Alain Platel, biography

Alain Platel

Alain Platel is trained as a remedial educationalist, and is an autodidact director. In 1984 he set up a small group with a number of friends and relatives to work collectively. Emma (1988) signalled his concentration on directing. He was responsible for Bonjour Madame (1993), La Tristeza Complice (1995) and Iets op Bach (1998), with which les ballets C de la B (as the group was now called) rocketed to the international top. In the meantime his collaboration with Arne Sierens had a similar effect on the Ghent youth theatre company Victoria, with the three plays Moeder en Kind (1995), Bernadetje (1996) and Allemaal Indiaan (1999). After Allemaal Indiaan he announced that he was stopping making productions.
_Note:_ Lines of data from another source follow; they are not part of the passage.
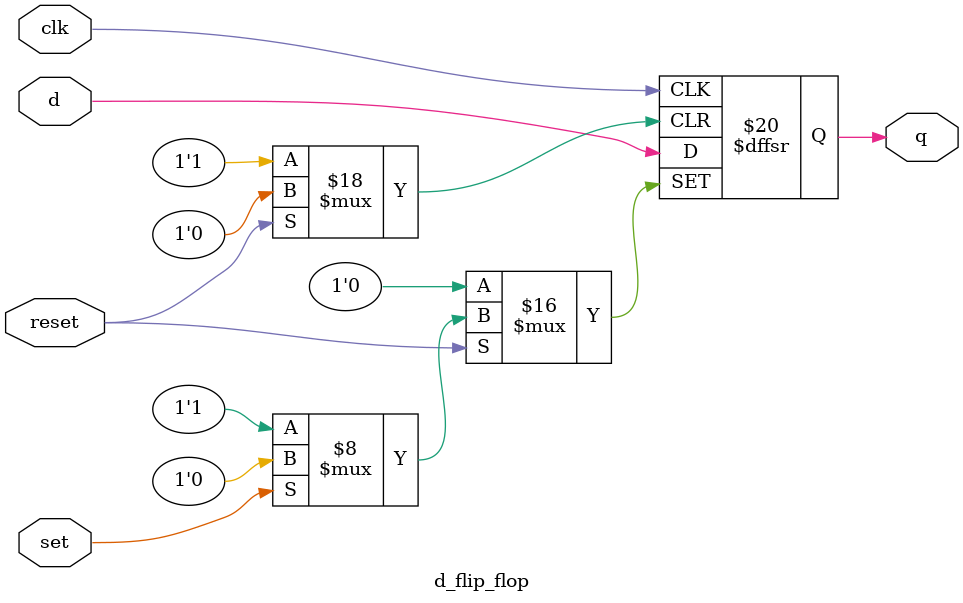
<source format=sv>
`timescale 1ns / 1ps

module d_flip_flop
    (
        input clk,
        input d,
        input set,
        input reset,
        output reg q
    );

    always_ff @ (posedge clk or negedge set or negedge reset)
    begin
        if (!set)
            q <= 1'b1;
        else if (!reset)
            q <= 1'b0;
        else
            q <= d;
    end

endmodule

</source>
But shortly afterwards Gerard Mortier persuaded him to do Wolf (2003) based on Mozart for the Ruhrtriennale. The choir project for the opening of the new KVS marked the start of close collaboration with the composer Fabrizio Cassol. vsprs (2006) proved to be a turning point in his career. So far his work had been exuberant in both the diversity of performers and the themes, but now it became more profound and intense and revealed a world of passion and desire. And violence, as in Nine Finger (2007) with Benjamin Verdonck and Fumiyo Ikeda. After the baroque pitié! (2008), Out Of Context (January 2010) is an almost ascetic reflection of the movement repertoire of spasms and tics. The yearning for something transcending the individual is becoming more and more palpable. In 2010 he worked together with Frank Van Laecke, they directed Gardenia, a performance about and with older travestites and transsexual artists. He also almost surreptitiously entered the arena of the dance film together with the British director Sophie Fiennes (Because I Sing in 2001, Ramallah!Ramallah!Ramallah! in 2005 and VSPRS Show and Tell in 2007) and solo with de balletten en ci en là (2006), an impressive view of what goes on in a twenty-year-old dance company, taking us all the way to Vietnam and Burkina Faso, but also and mainly being an ode to his home town Ghent.